Tim Scott’s swearing in ceremony as United States Senator was an historic achievement that was embraced and celebrated by many—except the NAACP. Ben Jealous, president of the organization, made this claim: “We have Republicans who believe in civil rights — unfortunately he is not one of them,” Jealous said. “And unfortunately his party as you know, has really gone after so-called RINOs as they call them, these Republicans who believe in civil rights, again and again.”

Let’s cut to the chase: Scott was ostracized by the NAACP because he’s a black conservative Republican who refuses to subscribe to the myth that all blacks must be loyal to liberals and big government policies.

It’s asinine for Jealous to suggest Scott, who is the product of a dirt poor single mother in South Carolina, isn’t concerned with civil rights. The fact of the matter is that the NAACP, who claims to be nonpartisan, vocalizes opposition against anyone who believes in conservative ideals such as school choice, limited government, lower taxes, and individual liberty.

- [Records supplied]:
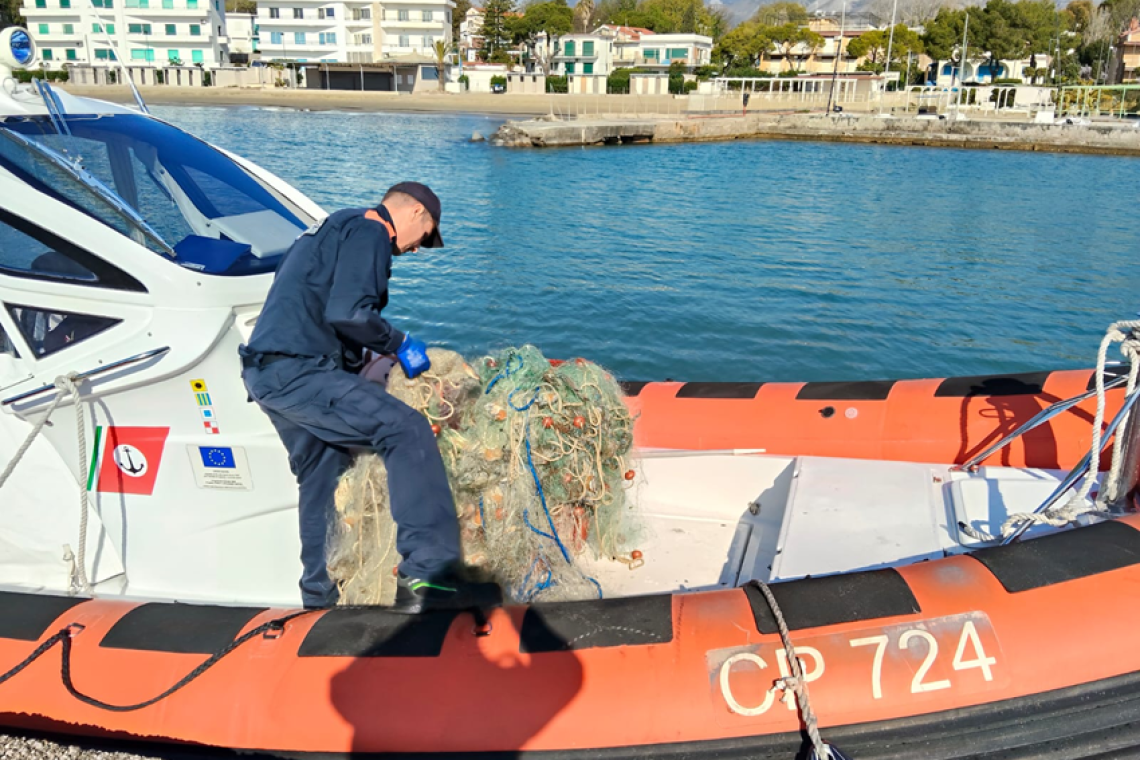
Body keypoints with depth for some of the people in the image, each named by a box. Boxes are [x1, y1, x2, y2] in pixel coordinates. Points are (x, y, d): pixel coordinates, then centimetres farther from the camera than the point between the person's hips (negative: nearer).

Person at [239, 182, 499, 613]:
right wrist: (399, 343, -5)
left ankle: (319, 594, 33)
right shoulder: (369, 231, -6)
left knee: (321, 477, 21)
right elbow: (348, 313, -20)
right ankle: (426, 577, -24)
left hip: (264, 372, 11)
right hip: (298, 371, -11)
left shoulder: (336, 227, 26)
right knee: (406, 431, -18)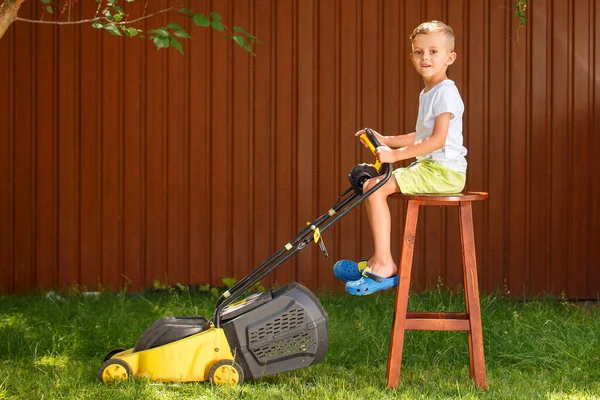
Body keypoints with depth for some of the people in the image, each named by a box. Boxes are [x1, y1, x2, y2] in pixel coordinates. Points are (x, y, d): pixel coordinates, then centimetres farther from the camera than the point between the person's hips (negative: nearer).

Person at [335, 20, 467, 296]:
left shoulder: (445, 92, -13)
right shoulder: (427, 94, 20)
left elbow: (438, 139, -22)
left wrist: (396, 154, -22)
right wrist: (386, 141, 21)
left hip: (444, 171, -10)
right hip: (429, 167, 10)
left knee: (375, 187, -20)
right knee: (370, 186, 10)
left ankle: (384, 266, -21)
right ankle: (378, 261, 10)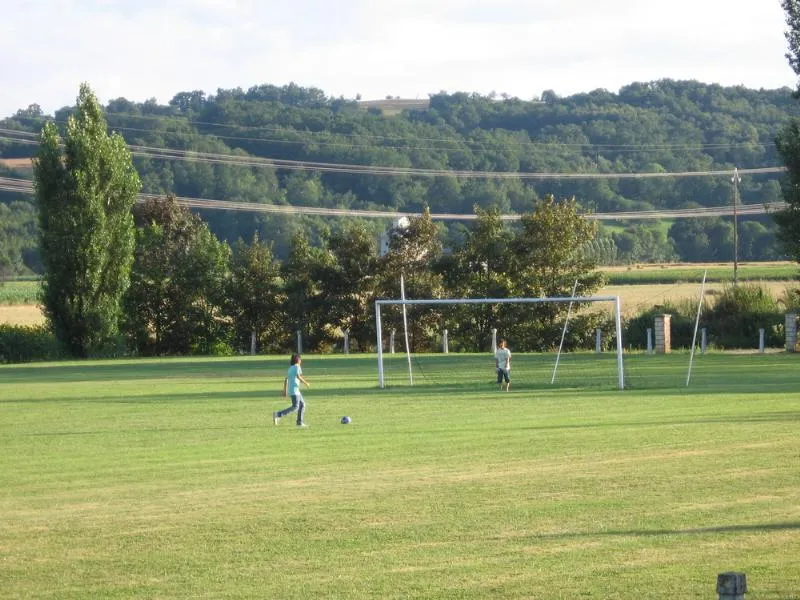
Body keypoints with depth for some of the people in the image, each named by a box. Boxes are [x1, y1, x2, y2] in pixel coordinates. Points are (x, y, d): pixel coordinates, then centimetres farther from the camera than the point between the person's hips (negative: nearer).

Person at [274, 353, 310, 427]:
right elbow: (298, 376, -21)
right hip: (294, 390, -9)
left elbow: (286, 380, 18)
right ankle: (278, 414, -20)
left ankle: (300, 422, 14)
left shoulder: (290, 368, 18)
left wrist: (285, 391, 19)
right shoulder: (297, 367, -6)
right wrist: (306, 383, -10)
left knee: (302, 404, 15)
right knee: (295, 407, -12)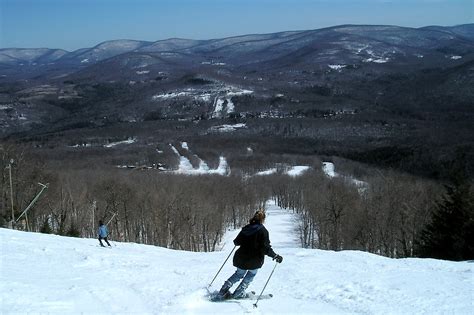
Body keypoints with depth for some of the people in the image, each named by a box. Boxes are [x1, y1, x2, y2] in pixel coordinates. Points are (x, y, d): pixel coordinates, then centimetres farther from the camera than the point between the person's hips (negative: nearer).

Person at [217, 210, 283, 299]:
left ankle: (222, 292, 24)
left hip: (241, 258, 5)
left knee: (239, 274, 27)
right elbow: (266, 248, -19)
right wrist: (275, 256, -12)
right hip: (254, 260, -4)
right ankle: (238, 293, 19)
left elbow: (236, 242, 11)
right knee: (251, 274, 24)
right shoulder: (263, 230, -12)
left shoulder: (246, 228, 2)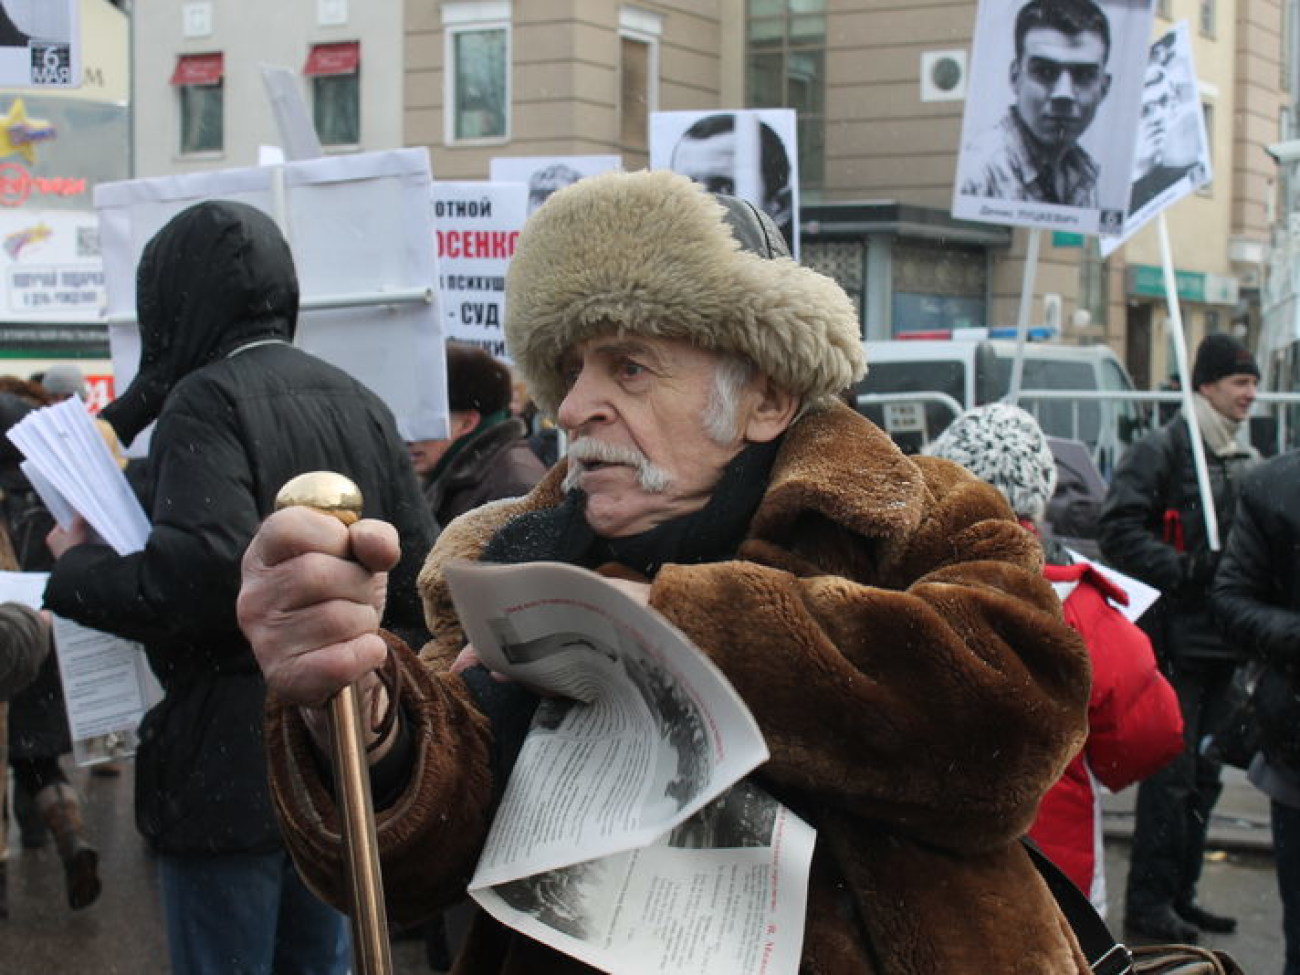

- [Activity list]:
a) The passage about Tim Scott and the NAACP names several conservative ideals. List them.
b) Continue the passage about Tim Scott and the NAACP from its last sentence.

- [Solved problems]:
a) school choice, limited government, lower taxes, individual liberty

b)
Here are some recent examples of the NAACP’s bias against conservative Republicans:

Rev. CL Bryant, a FreedomWorks fellow, held a key leadership role within the NAACP, including serving as president of the chapter in Garland, TX in the late 1980s. He noted that after he declined to speak on behalf of the NAACP at a pro-choice rally due to his religious convictions, the organization began to turn sour towards him and that it led to his inevitable departure. He was also relieved of his duties as a pastor due to his opposition to race-card cohorts Jesse Jackson and Al Sharpton, and after vocalizing his beliefs in the principles of limited government. 

Bryant and Deneen Borelli, Director of Outreach for FreedomWorks, reached out to the NAACP for support after many racial slurs were hurled at them for their outspoken conservative stance. The organization refused to respond or correspond with them in any way.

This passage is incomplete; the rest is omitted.